▼▼▼

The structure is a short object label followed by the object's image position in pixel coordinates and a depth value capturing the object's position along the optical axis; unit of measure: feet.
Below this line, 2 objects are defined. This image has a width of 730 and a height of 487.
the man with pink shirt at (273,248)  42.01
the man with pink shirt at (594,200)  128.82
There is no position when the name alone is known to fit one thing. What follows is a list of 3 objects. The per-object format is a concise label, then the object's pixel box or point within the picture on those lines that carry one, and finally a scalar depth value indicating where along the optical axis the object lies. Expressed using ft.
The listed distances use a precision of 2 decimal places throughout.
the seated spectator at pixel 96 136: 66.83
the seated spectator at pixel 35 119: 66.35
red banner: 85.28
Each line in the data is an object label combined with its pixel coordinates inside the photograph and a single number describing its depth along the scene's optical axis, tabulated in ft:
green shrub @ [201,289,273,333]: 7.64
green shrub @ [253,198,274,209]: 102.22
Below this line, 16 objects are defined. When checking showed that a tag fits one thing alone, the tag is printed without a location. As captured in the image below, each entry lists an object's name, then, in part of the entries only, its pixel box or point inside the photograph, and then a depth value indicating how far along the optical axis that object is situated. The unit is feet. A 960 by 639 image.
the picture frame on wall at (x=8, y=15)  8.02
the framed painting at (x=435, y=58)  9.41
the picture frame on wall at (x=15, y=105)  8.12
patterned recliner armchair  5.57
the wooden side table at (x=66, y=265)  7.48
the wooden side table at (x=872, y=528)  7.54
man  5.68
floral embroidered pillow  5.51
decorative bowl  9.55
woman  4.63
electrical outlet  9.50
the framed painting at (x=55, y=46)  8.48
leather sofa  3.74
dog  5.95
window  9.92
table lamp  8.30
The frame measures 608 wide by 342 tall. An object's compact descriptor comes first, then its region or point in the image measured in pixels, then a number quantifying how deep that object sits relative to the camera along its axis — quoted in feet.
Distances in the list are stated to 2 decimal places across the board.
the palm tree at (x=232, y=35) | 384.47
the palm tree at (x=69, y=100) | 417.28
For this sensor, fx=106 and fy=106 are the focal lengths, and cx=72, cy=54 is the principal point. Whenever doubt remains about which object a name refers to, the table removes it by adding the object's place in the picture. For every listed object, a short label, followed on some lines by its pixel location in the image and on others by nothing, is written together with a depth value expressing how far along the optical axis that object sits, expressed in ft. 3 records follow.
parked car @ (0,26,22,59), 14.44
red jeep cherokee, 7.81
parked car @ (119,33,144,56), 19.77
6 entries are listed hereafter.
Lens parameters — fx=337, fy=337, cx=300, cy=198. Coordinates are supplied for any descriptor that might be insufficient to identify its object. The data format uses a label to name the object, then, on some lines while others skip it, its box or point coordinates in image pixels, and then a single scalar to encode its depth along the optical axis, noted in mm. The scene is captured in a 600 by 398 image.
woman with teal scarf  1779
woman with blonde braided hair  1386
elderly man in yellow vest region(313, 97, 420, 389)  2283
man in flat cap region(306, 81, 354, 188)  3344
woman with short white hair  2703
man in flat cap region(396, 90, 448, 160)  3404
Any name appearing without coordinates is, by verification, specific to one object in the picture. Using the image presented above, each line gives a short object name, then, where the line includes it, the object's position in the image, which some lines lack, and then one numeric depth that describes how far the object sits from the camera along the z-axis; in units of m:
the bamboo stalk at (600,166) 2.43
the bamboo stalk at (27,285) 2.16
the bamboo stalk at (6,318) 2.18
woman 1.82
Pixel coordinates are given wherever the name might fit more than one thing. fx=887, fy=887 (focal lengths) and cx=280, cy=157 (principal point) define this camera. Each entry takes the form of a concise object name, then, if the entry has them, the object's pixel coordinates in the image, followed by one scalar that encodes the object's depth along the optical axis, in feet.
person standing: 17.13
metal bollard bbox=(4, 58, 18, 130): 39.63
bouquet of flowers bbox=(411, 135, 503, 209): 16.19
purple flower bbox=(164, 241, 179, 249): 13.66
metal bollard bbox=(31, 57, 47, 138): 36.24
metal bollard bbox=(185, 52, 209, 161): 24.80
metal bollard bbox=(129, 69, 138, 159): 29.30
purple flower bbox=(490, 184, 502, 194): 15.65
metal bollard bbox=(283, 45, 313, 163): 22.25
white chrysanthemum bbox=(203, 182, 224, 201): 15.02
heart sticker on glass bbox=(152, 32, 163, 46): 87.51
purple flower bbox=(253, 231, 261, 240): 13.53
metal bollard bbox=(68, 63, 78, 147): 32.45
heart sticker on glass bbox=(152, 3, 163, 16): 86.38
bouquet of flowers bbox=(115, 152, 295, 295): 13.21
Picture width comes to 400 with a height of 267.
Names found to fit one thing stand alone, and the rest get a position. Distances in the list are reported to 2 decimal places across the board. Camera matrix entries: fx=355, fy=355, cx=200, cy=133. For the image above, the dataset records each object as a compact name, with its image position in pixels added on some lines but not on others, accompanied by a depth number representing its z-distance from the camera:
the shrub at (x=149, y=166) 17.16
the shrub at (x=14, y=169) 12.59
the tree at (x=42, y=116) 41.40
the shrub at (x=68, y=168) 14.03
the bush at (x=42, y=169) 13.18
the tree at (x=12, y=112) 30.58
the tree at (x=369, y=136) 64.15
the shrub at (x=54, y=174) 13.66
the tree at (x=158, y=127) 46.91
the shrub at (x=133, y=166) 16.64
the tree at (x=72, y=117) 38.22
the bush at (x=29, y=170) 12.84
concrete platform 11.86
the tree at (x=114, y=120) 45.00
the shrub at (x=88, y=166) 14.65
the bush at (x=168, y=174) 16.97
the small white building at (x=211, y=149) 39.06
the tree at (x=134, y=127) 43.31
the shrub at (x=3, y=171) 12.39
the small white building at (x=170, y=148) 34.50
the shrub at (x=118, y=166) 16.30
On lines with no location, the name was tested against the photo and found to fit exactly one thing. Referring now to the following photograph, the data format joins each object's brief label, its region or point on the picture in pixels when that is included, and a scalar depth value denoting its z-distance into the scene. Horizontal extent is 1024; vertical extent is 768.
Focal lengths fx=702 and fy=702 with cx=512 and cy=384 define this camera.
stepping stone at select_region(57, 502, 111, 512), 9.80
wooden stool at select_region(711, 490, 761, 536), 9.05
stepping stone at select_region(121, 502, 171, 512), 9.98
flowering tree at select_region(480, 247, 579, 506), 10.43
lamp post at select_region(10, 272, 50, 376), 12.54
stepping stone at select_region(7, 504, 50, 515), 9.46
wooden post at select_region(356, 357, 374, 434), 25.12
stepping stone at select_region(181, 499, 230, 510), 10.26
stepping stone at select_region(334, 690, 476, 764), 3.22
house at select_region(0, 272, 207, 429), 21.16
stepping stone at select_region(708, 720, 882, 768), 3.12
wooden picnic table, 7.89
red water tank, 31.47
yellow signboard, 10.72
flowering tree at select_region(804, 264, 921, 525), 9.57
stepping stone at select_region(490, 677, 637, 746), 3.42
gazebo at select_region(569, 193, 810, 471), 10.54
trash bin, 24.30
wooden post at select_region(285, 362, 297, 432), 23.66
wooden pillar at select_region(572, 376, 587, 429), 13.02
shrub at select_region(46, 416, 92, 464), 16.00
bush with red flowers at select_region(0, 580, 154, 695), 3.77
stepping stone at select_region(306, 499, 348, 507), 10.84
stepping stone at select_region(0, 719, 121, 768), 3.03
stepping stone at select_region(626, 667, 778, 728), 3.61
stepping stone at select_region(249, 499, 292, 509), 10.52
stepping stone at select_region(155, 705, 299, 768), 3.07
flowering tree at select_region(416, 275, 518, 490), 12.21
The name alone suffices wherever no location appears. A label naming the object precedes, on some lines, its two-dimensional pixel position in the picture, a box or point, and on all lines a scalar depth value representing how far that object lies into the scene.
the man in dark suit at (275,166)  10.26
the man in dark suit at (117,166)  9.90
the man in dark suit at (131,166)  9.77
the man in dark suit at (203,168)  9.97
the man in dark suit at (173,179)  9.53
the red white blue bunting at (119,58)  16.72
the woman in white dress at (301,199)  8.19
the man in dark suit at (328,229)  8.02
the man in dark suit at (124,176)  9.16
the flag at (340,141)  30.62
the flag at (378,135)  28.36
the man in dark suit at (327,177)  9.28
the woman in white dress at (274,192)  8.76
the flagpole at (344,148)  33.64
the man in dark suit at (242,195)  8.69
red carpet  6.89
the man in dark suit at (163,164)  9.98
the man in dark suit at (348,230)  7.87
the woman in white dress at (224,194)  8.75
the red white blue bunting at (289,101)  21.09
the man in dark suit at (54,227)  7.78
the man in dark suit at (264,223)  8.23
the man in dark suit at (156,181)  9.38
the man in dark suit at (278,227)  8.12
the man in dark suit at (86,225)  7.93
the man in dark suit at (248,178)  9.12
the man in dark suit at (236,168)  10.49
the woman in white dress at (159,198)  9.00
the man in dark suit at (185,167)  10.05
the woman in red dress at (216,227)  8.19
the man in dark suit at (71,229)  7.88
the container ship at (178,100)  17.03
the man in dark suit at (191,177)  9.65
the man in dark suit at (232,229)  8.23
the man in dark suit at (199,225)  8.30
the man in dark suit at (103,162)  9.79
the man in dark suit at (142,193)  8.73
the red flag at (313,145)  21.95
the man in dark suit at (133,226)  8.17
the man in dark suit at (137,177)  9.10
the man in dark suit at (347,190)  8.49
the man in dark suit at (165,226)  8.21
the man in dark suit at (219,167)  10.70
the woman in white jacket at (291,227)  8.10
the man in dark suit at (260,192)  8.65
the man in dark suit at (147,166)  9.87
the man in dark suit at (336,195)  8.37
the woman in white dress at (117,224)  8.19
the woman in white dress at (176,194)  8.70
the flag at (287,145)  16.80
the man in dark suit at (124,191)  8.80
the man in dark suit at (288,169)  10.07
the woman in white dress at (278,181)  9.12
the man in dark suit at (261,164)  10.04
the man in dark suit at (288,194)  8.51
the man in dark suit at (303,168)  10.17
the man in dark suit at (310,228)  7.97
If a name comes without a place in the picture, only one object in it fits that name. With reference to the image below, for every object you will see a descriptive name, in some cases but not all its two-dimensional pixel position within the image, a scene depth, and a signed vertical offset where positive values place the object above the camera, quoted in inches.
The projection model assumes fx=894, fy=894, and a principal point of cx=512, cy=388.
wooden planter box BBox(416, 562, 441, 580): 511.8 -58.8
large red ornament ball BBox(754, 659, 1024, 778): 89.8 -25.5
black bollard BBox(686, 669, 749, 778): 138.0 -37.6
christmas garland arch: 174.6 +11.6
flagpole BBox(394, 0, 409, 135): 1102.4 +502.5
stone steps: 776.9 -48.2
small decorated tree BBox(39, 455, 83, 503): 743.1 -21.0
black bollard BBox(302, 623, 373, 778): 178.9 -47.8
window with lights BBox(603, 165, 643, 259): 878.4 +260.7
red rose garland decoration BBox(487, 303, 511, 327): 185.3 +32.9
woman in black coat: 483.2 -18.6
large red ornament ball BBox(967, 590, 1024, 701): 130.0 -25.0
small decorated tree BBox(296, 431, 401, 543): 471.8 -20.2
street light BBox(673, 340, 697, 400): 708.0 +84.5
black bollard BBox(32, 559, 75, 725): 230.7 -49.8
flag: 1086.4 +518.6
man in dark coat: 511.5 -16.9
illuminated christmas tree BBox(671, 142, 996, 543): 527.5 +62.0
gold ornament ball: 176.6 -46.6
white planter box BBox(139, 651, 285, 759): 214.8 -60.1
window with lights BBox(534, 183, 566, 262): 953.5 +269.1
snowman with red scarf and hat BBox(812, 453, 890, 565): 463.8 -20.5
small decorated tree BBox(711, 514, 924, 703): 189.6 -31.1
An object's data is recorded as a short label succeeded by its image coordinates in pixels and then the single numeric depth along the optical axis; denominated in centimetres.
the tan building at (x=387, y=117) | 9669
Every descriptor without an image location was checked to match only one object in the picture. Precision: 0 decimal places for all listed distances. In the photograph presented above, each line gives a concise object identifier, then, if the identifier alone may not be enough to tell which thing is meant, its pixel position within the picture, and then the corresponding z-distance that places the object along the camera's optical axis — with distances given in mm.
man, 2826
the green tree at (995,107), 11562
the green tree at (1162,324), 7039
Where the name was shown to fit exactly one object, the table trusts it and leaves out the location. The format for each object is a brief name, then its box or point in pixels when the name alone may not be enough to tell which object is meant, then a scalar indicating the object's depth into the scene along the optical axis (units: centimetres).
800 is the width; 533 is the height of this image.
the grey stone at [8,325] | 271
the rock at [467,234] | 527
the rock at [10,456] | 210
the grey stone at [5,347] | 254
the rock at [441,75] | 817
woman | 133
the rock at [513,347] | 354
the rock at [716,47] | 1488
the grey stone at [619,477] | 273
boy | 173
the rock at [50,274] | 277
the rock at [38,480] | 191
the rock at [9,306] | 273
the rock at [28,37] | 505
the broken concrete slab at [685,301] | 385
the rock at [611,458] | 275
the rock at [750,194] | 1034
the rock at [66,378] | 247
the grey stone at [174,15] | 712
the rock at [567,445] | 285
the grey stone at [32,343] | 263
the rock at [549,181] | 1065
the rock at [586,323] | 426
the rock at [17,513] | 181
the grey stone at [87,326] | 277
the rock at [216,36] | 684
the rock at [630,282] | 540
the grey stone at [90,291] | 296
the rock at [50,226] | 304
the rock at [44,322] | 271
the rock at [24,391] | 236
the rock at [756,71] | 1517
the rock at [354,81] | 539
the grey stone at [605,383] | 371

▲▲▲

Write out only the lines that run from the line containing "the flagpole at" through the line containing "the man in dark suit at (185,167)", both included, exactly as they appear above.

the flagpole at (344,148)  33.64
the man in dark suit at (242,195)  8.69
red carpet  6.89
the man in dark suit at (163,164)  9.98
the man in dark suit at (348,230)  7.87
the woman in white dress at (224,194)  8.75
the red white blue bunting at (289,101)  21.09
the man in dark suit at (54,227)  7.78
the man in dark suit at (264,223)  8.23
the man in dark suit at (156,181)  9.38
the man in dark suit at (278,227)  8.12
the man in dark suit at (86,225)  7.93
the man in dark suit at (248,178)  9.12
the man in dark suit at (236,168)  10.49
the woman in white dress at (159,198)  9.00
the man in dark suit at (185,167)  10.05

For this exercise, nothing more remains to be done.